In designing interactions with AI, understanding the key variables influencing its behaviour is crucial. Parameters like temperature, top-p, and penalties define the AI’s tone, creativity, and consistency, shaping how responses are generated. These “exposed variables” are more than technical settings—they allow users to fine-tune the AI to match specific needs, from delivering precise answers to encouraging imaginative outputs. By mastering these controls, one can unlock a deeper level of customisation, ensuring AI aligns seamlessly with intended goals and contexts.

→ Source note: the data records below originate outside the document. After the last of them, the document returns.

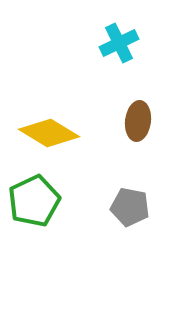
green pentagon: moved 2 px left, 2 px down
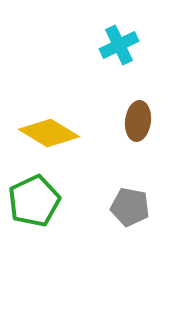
cyan cross: moved 2 px down
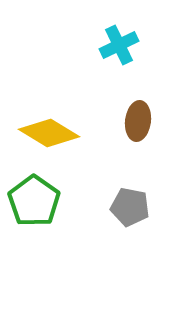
green pentagon: rotated 12 degrees counterclockwise
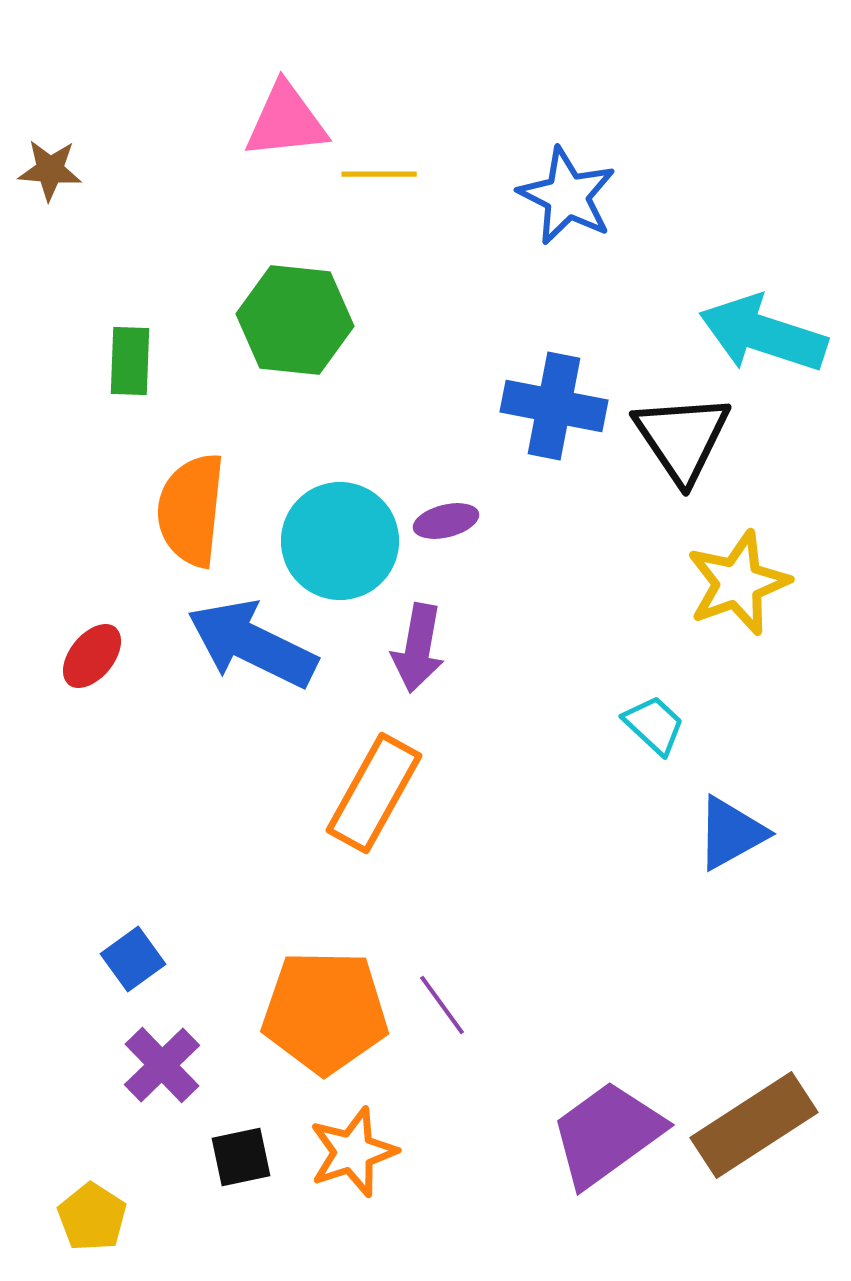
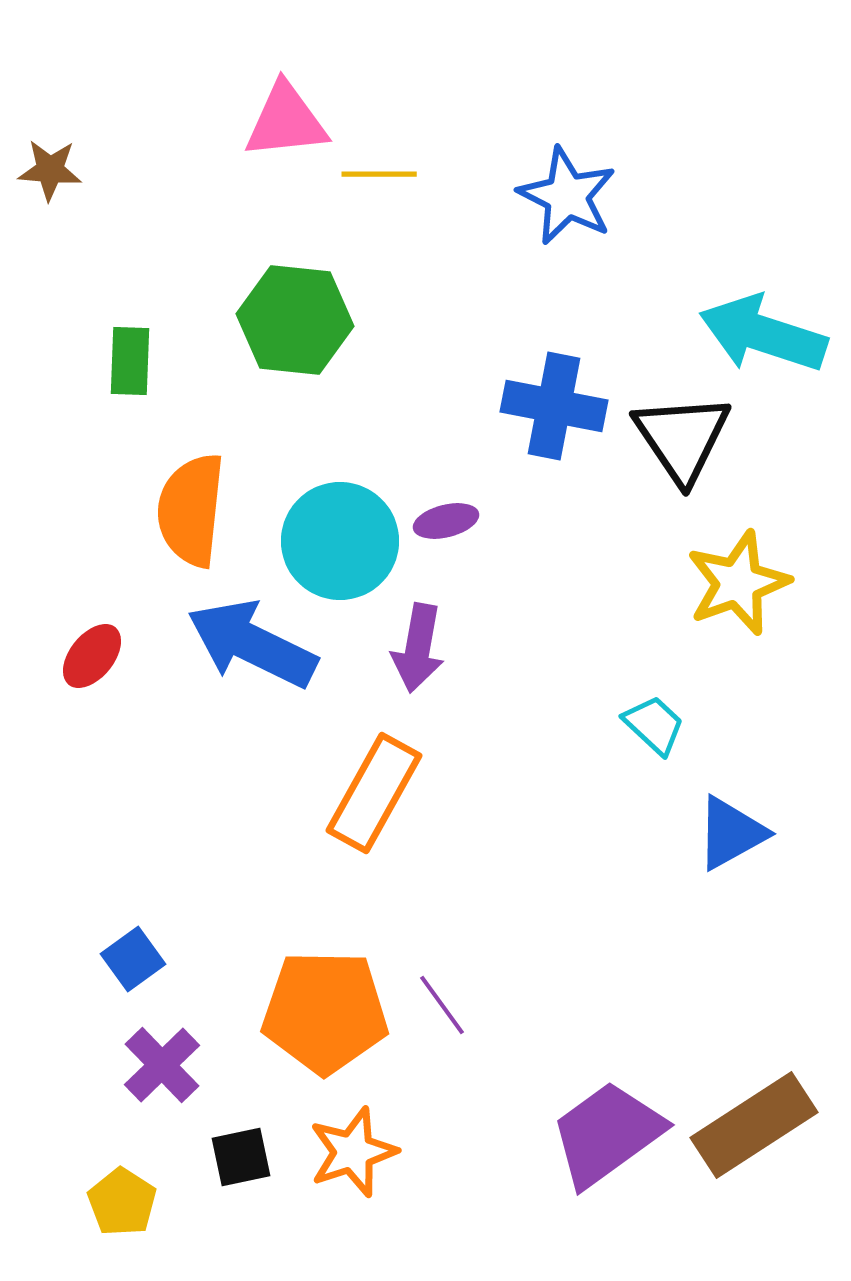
yellow pentagon: moved 30 px right, 15 px up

Here are the exposed variables in the ChatGPT 4o model. For academic work, I typically turn the temperature down to 03. I also ask it to be quite terse and concise. Much like an angry German who doesn’t like you…
Exposed Variables Table
Variable | Current Setting | Range of Accepted Values | Effect | Importance |
---|---|---|---|---|
Temperature | 0.7 | 0.0–1.0 | Controls randomness; lower values yield deterministic, precise responses. | High: Directly impacts response consistency and creativity. |
Top-p | 1.0 | 0.0–1.0 | Limits selection to the smallest set of words with cumulative probability. | Medium: Balances creativity and relevance; complements temperature. |
Max Tokens | Variable (context-dependent) | 1–Model Limit (e.g., 4,096 or 8,192) | Limits the length of responses in tokens. | High: Ensures responses fit within constraints or remain concise. |
Frequency Penalty | 0 | -2.0–2.0 | Discourages repeated terms when set higher. | Low: Rarely noticeable unless repetition is excessive. |
Presence Penalty | 0 | -2.0–2.0 | Encourages new topics or ideas when set higher. | Low: Influences novelty without critical impact on response focus. |
Stop Sequences | None defined | Any defined string(s) | Defines patterns to halt responses prematurely. | Medium: Important for response control in specific applications. |
Let me know if further refinement is required.

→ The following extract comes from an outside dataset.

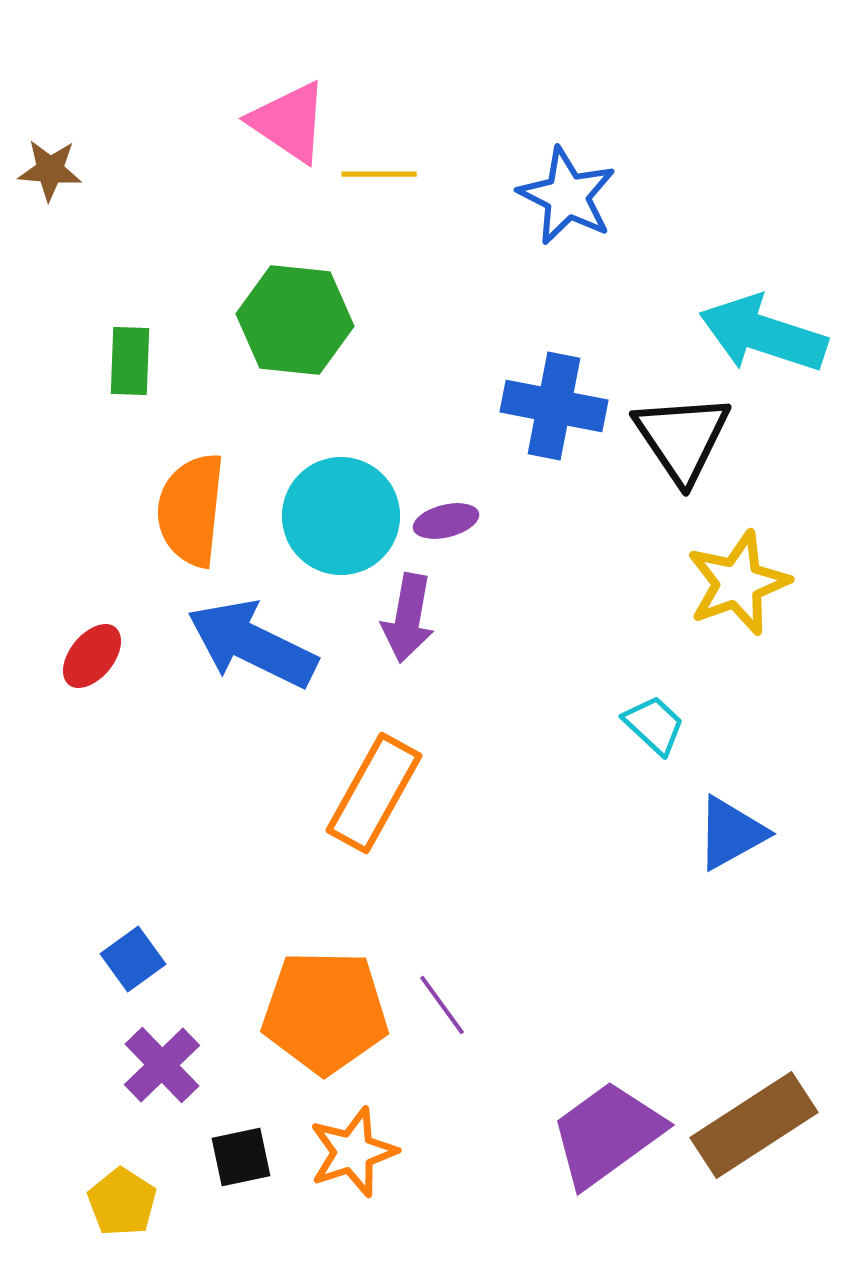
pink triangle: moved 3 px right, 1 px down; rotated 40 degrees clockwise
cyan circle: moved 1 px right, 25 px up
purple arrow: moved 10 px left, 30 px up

Additional Variables Table
Variable | Default Setting | Range | Other Settings/Values | Effect | Importance |
---|---|---|---|---|---|
Context Window | 4,096 or 8,192 tokens | Fixed by model (varies per version) | Varies across different AI model versions | Defines memory for prior conversation/text. | High: Impacts continuity and context awareness. |
Sampling Method | Nucleus sampling (top-p) | N/A (fixed method or configurable) | Greedy, Beam Search (in some platforms) | Strategy for selecting next words in output. | Medium: Complements temperature for randomness control. |
Biases | Neutral (no bias applied) | Customisable (-1.0 to 1.0) | Can target specific tokens/words | Encourages or suppresses specific tokens. | Medium: Useful for domain-specific tailoring. |
Default Style/Persona | Formal, technical tone | Customisable by context or user | Casual, narrative, persuasive, instructional | Defines tone and response style. | Medium: Influences engagement and satisfaction. |
Response Time Threshold | Platform-dependent | Milliseconds/seconds | User-configurable on some systems | Limits response time for speed-completeness balance. | Medium: Ensures timely interactions. |
Error Handling | Basic clarification requests | Customisable | Rephrasing, fallback responses, or escalation | Governs how ambiguity or errors are managed. | Medium: Critical for maintaining robust interaction flow. |
Now just to clarify a couple of interesting ones, let’s start with Bias; suppose a user is building an AI chatbot for a sustainability website and wants to emphasise eco-friendly language. They could apply a positive bias to terms such as “renewable energy,” “sustainability,” and “recycling,” increasing their likelihood of appearing. Simultaneously, they could apply a negative bias to terms like “fossil fuels” or “non-renewable,” reducing their frequency.
Example:
- Assign a positive bias (+1.0) to “sustainable,” “green energy,” and “eco-friendly.”
- Apply a negative bias (-1.0) to “oil,” “coal,” and “plastic waste.”
This ensures the AI consistently aligns its tone and suggestions with sustainability goals. There are many more variables that you can either set, or ask Chattie G what is tested against them. Have a play!